The power supply means 11 comprises an inverter which is fed with DC power from a
DC power source 14 and which delivers AC power of variable frequency and voltage amplitude
to the tool 10.
[0018] A power detecting means 15 is provided between the DC power source 14 and the power
supply means 11 and is connected to the control unit 12. To the latter there is also
connected a torque rate adjusting means 16 by which a desirable value of the torque
changing speed may be set.
[0019] The control unit 12 comprises a programmable processor in which all necessary data
for a two-step tightening process are installed.
[0020] The device illustrated in Fig 3 differs from the device in Fig 2 in that the power
tool carries a sensing means 25 for detecting the actual torque values during operation
of the tool. This sensing means 25 is connected to a comparating unit 26 in which
the actual sensed torque values are compared to a desired set value. As the actual
sensed value reaches the preset value a signal is delivered to the control unit 12.

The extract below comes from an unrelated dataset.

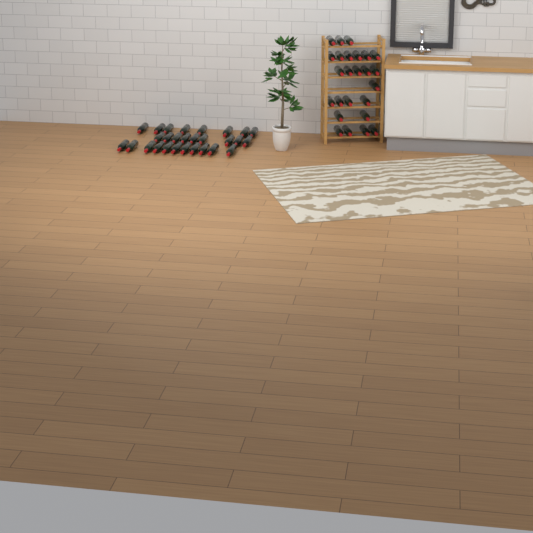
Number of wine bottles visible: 53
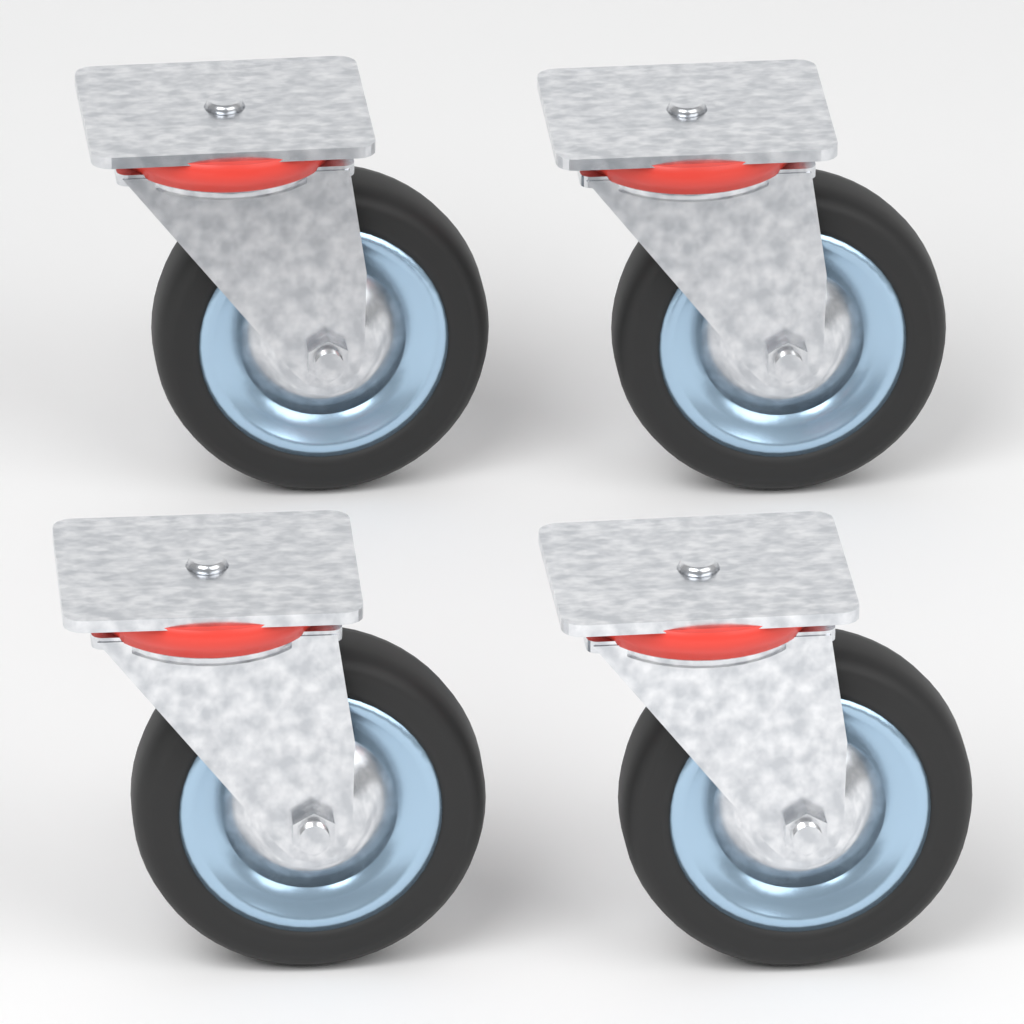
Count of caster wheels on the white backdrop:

[0021] A preferable way to accomplish the above described control of the applied torque
when using an inverter drive for an AC-powered tool is to perform the acitve control
on the AC frequency supplied to the tool. The drive frequency which in fact is determining
for the angle speed of the tool is increased in a certain way to generate a phase
lag in relation to the joint. This phase lag is in turn generative of an increasing
drive torque in the motor of the tool.
1. Method for tightening a threaded joint in two subsequent steps, comprising a first
step during which the joint is tightened to a predetermined pretension snug level,
and a second step during which the joint is further tightened to a final predetermined
pretension level,
characterized in that said second step comprises a time related gradual increase of the torque applied
on the joint from said snug level to said predetermined pretension level in the joint
or to a point where the angle speed has reached a predetermined maximum level.
2. Method according to claim 1 or 2, wherein the tightening torque is applied by an
electric brushless AC-motor tool powered by a variable frequency output power supply
means, said gradually increasing torque applied-on the joint being generated by an
advanced and continuously increasing output frequency from said power supply means.
3. Device for tightening a threaded joint in two subsequent steps, comprising a power
tool (10), a power supply means (11) connected to said power tool (10), and a control
means (12), characterized in that said control means (12) comprises a programable unit for changing during tightening
and in relation to time a torque related parameter of the power supplied to said power
tool (10).
4. Device according to claim 3, wherein said control unit (12) comprises an adjusting
means by which the time related changing rate of said torque related parameter is
set.
5. Device according to claim 3 or 4, wherein said power tool comprises an electric
brushless AC-motor, and said power supply means (11) comprises a variable frequency
output inverter, said torque related parameter is the output frequency of said inverter,
and said adusting means being arranged to enable setting of the frequency changing
rate of AC-power output from said inverter.
6. Device according to claim 5, wherein said control means comprises a microprocessor
in which a circuit is arranged to provide a ramp for gradually increasing the output
frequency of said inverter during tightening.